→ Dataset records
+ + + +

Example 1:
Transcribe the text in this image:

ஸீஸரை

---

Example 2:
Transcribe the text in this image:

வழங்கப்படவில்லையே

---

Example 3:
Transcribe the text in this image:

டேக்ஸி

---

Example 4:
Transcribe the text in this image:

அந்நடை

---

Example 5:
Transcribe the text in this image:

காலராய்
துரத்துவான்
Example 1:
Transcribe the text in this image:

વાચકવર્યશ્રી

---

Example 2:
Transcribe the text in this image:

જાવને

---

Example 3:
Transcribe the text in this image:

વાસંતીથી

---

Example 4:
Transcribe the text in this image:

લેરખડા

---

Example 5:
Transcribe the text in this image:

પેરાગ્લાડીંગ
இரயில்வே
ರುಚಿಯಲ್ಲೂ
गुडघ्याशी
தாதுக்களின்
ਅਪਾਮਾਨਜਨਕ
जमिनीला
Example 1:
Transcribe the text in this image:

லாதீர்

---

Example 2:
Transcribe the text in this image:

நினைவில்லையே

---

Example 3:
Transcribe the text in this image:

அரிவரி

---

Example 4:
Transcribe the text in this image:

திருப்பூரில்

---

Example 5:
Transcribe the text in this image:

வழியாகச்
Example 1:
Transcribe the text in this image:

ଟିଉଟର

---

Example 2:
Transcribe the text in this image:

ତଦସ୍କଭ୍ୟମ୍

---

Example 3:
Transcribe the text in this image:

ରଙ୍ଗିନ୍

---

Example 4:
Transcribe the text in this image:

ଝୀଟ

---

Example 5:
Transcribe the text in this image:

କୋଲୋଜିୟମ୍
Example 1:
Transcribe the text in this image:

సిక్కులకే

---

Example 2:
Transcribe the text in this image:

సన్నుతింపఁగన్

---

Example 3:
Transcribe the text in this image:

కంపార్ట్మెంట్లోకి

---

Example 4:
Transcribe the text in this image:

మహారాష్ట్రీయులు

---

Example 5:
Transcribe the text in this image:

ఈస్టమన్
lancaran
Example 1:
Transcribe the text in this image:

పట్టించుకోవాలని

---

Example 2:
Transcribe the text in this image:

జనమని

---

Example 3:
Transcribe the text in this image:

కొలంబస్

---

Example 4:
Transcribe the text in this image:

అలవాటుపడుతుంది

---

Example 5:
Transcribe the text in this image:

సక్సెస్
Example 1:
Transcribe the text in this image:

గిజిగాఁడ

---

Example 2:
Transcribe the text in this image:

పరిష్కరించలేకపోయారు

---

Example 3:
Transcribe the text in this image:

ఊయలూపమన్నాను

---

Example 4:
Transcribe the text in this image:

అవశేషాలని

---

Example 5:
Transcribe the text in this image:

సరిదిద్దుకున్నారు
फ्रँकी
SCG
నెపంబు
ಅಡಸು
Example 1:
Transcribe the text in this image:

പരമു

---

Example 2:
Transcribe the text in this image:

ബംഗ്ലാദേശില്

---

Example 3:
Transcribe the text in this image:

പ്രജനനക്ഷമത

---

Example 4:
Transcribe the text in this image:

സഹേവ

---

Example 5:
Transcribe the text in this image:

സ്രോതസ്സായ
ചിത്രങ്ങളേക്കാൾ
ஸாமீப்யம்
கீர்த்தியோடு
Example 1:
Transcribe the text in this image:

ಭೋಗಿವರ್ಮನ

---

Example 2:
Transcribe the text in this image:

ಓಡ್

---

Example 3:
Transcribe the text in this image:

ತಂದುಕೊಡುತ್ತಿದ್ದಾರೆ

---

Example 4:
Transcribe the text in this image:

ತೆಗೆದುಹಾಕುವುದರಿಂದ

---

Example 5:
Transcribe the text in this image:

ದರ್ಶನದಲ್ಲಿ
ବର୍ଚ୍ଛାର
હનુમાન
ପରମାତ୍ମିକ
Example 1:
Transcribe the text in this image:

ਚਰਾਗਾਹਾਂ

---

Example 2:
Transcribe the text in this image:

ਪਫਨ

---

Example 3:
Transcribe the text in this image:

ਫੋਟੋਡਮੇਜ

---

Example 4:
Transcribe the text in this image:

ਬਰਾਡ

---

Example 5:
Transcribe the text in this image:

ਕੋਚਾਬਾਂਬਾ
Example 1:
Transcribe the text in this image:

+ + + +

→ What to work on
When you transcribe the records above, keep every line exactly the same.

→ Problem solution
Example 1:
Transcribe the text in this image:

ஸீஸரை

---

Example 2:
Transcribe the text in this image:

வழங்கப்படவில்லையே

---

Example 3:
Transcribe the text in this image:

டேக்ஸி

---

Example 4:
Transcribe the text in this image:

அந்நடை

---

Example 5:
Transcribe the text in this image:

காலராய்
துரத்துவான்
Example 1:
Transcribe the text in this image:

વાચકવર્યશ્રી

---

Example 2:
Transcribe the text in this image:

જાવને

---

Example 3:
Transcribe the text in this image:

વાસંતીથી

---

Example 4:
Transcribe the text in this image:

લેરખડા

---

Example 5:
Transcribe the text in this image:

પેરાગ્લાડીંગ
இரயில்வே
ರುಚಿಯಲ್ಲೂ
गुडघ्याशी
தாதுக்களின்
ਅਪਾਮਾਨਜਨਕ
जमिनीला
Example 1:
Transcribe the text in this image:

லாதீர்

---

Example 2:
Transcribe the text in this image:

நினைவில்லையே

---

Example 3:
Transcribe the text in this image:

அரிவரி

---

Example 4:
Transcribe the text in this image:

திருப்பூரில்

---

Example 5:
Transcribe the text in this image:

வழியாகச்
Example 1:
Transcribe the text in this image:

ଟିଉଟର

---

Example 2:
Transcribe the text in this image:

ତଦସ୍କଭ୍ୟମ୍

---

Example 3:
Transcribe the text in this image:

ରଙ୍ଗିନ୍

---

Example 4:
Transcribe the text in this image:

ଝୀଟ

---

Example 5:
Transcribe the text in this image:

କୋଲୋଜିୟମ୍
Example 1:
Transcribe the text in this image:

సిక్కులకే

---

Example 2:
Transcribe the text in this image:

సన్నుతింపఁగన్

---

Example 3:
Transcribe the text in this image:

కంపార్ట్మెంట్లోకి

---

Example 4:
Transcribe the text in this image:

మహారాష్ట్రీయులు

---

Example 5:
Transcribe the text in this image:

ఈస్టమన్
lancaran
Example 1:
Transcribe the text in this image:

పట్టించుకోవాలని

---

Example 2:
Transcribe the text in this image:

జనమని

---

Example 3:
Transcribe the text in this image:

కొలంబస్

---

Example 4:
Transcribe the text in this image:

అలవాటుపడుతుంది

---

Example 5:
Transcribe the text in this image:

సక్సెస్
Example 1:
Transcribe the text in this image:

గిజిగాఁడ

---

Example 2:
Transcribe the text in this image:

పరిష్కరించలేకపోయారు

---

Example 3:
Transcribe the text in this image:

ఊయలూపమన్నాను

---

Example 4:
Transcribe the text in this image:

అవశేషాలని

---

Example 5:
Transcribe the text in this image:

సరిదిద్దుకున్నారు
फ्रँकी
SCG
నెపంబు
ಅಡಸು
Example 1:
Transcribe the text in this image:

പരമു

---

Example 2:
Transcribe the text in this image:

ബംഗ്ലാദേശില്

---

Example 3:
Transcribe the text in this image:

പ്രജനനക്ഷമത

---

Example 4:
Transcribe the text in this image:

സഹേവ

---

Example 5:
Transcribe the text in this image:

സ്രോതസ്സായ
ചിത്രങ്ങളേക്കാൾ
ஸாமீப்யம்
கீர்த்தியோடு
Example 1:
Transcribe the text in this image:

ಭೋಗಿವರ್ಮನ

---

Example 2:
Transcribe the text in this image:

ಓಡ್

---

Example 3:
Transcribe the text in this image:

ತಂದುಕೊಡುತ್ತಿದ್ದಾರೆ

---

Example 4:
Transcribe the text in this image:

ತೆಗೆದುಹಾಕುವುದರಿಂದ

---

Example 5:
Transcribe the text in this image:

ದರ್ಶನದಲ್ಲಿ
ବର୍ଚ୍ଛାର
હનુમાન
ପରମାତ୍ମିକ
Example 1:
Transcribe the text in this image:

ਚਰਾਗਾਹਾਂ

---

Example 2:
Transcribe the text in this image:

ਪਫਨ

---

Example 3:
Transcribe the text in this image:

ਫੋਟੋਡਮੇਜ

---

Example 4:
Transcribe the text in this image:

ਬਰਾਡ

---

Example 5:
Transcribe the text in this image:

ਕੋਚਾਬਾਂਬਾ
Example 1:
Transcribe the text in this image:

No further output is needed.